I shy away from crime novels. I try not to typecast, but generally I find they prioritise plot over character development and the expert crafting of the prose. Obviously, I am regularly reminded that this is a nonsense theory with books like Kala, which is evidence of not just the existence but the importance of literary thrillers, if only to remind losers like me that genre, done right, in no way impedes the literary appeal of the novel.
Set in the height of Summer in Kinlough, a large tourist town in north County Leitrim in the Republic of Ireland, we are introduced to a group of teenagers: Kala, Helen, Joe, Mush, Aoife and Aiden. They are the embodiment of adolescent nostalgia, straddling the line between playful innocence and a suffocating desire for their real adult lives to begin. But, as we learn from the get-go, this comfortable bubble bursts when Kala disappears and never returns.

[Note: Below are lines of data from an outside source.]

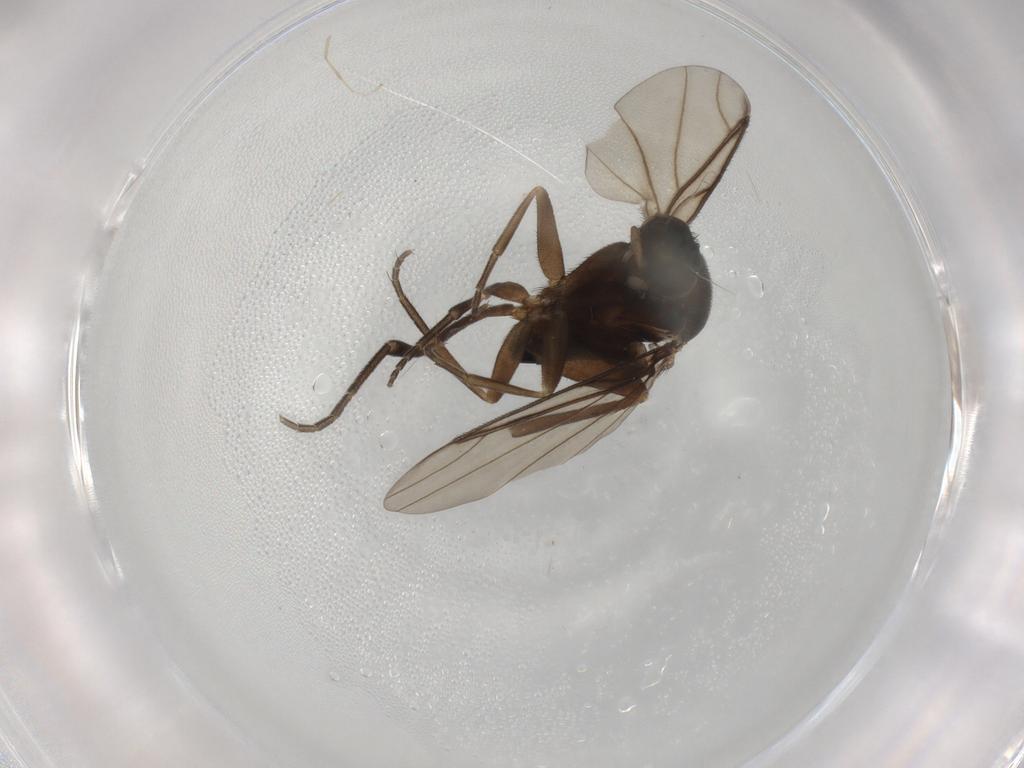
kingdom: Animalia
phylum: Arthropoda
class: Insecta
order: Diptera
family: Phoridae
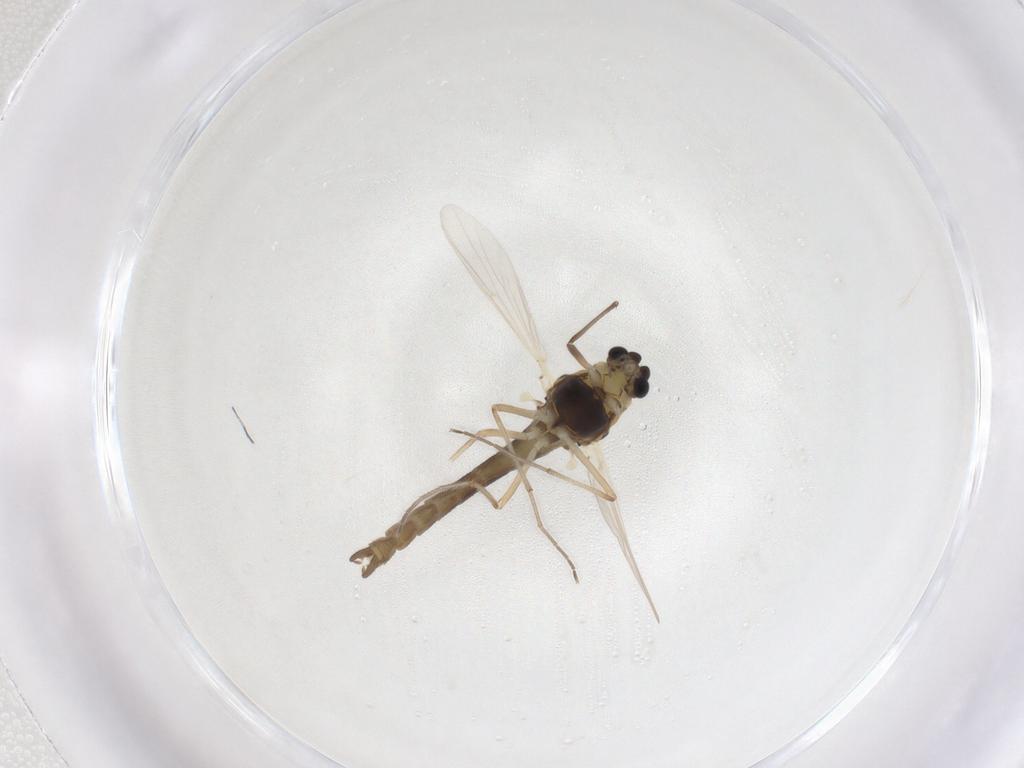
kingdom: Animalia
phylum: Arthropoda
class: Insecta
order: Diptera
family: Chironomidae
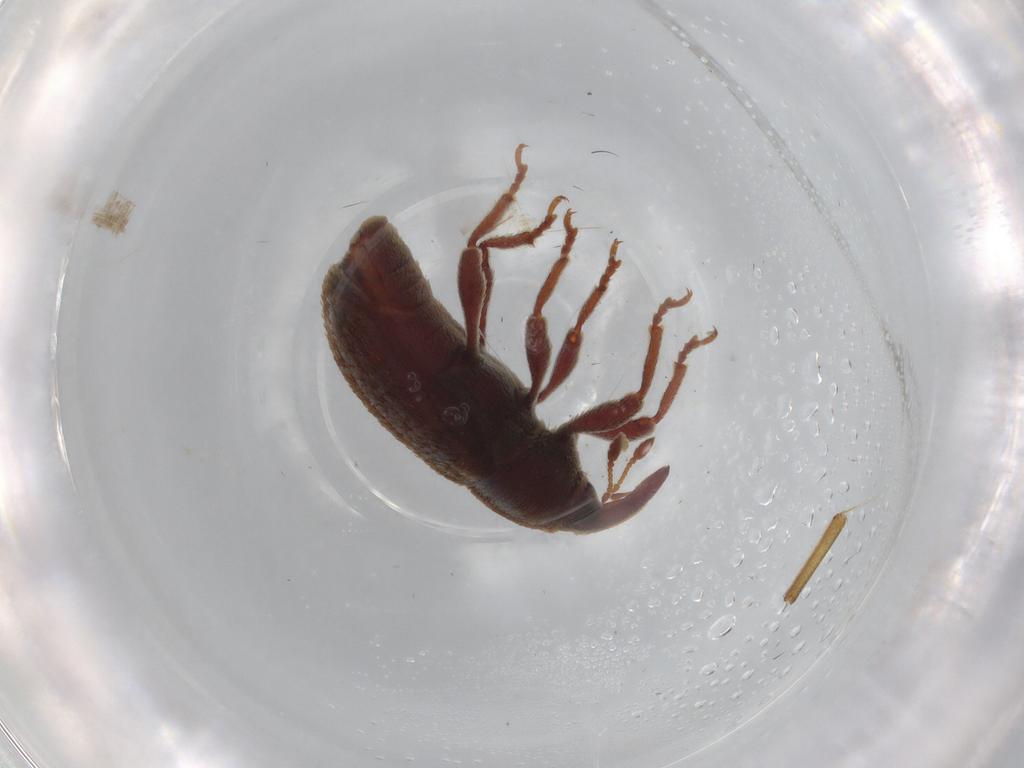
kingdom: Animalia
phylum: Arthropoda
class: Insecta
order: Coleoptera
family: Curculionidae
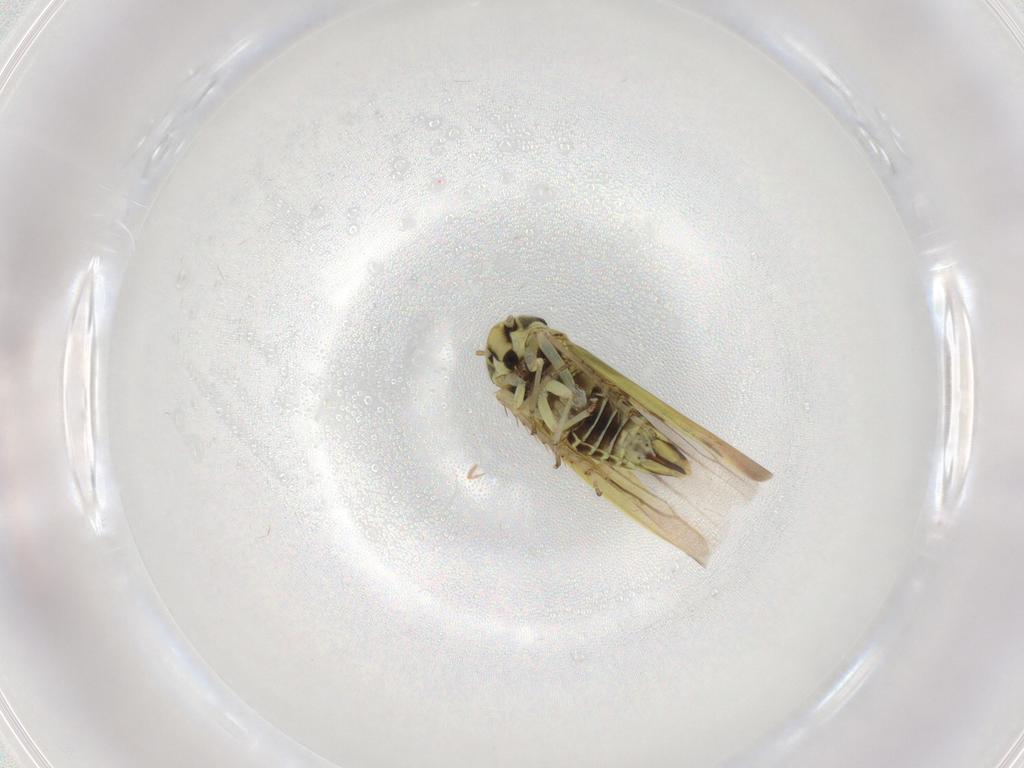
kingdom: Animalia
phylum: Arthropoda
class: Insecta
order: Hemiptera
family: Cicadellidae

Now, after many years of disappointment from this “real life” they yearned for, Helen, Joe and Mush are all in town when Kala’s remains are discovered in the woods. This opens a case long-closed and with it, a can of worms that even those not involved are eager to keep shut. But as one secret leads to the next, there’s no slowing the momentum of revelations of what actually happened.
Perhaps this will always be the case when a story centres around the death of a child, but the tragedy of time is so powerful in this novel. Time lost, time wasted, time captured in a moment (or a polaroid), the seeming abundance and clarity of it in youth compared to its fleeting transparency as we get older.
I was deeply moved by this book, its portrayal of friendship, loyalty, loss, love, and the crippling power of retrospect and regret. It’s only January but it might already be my best read of 2025.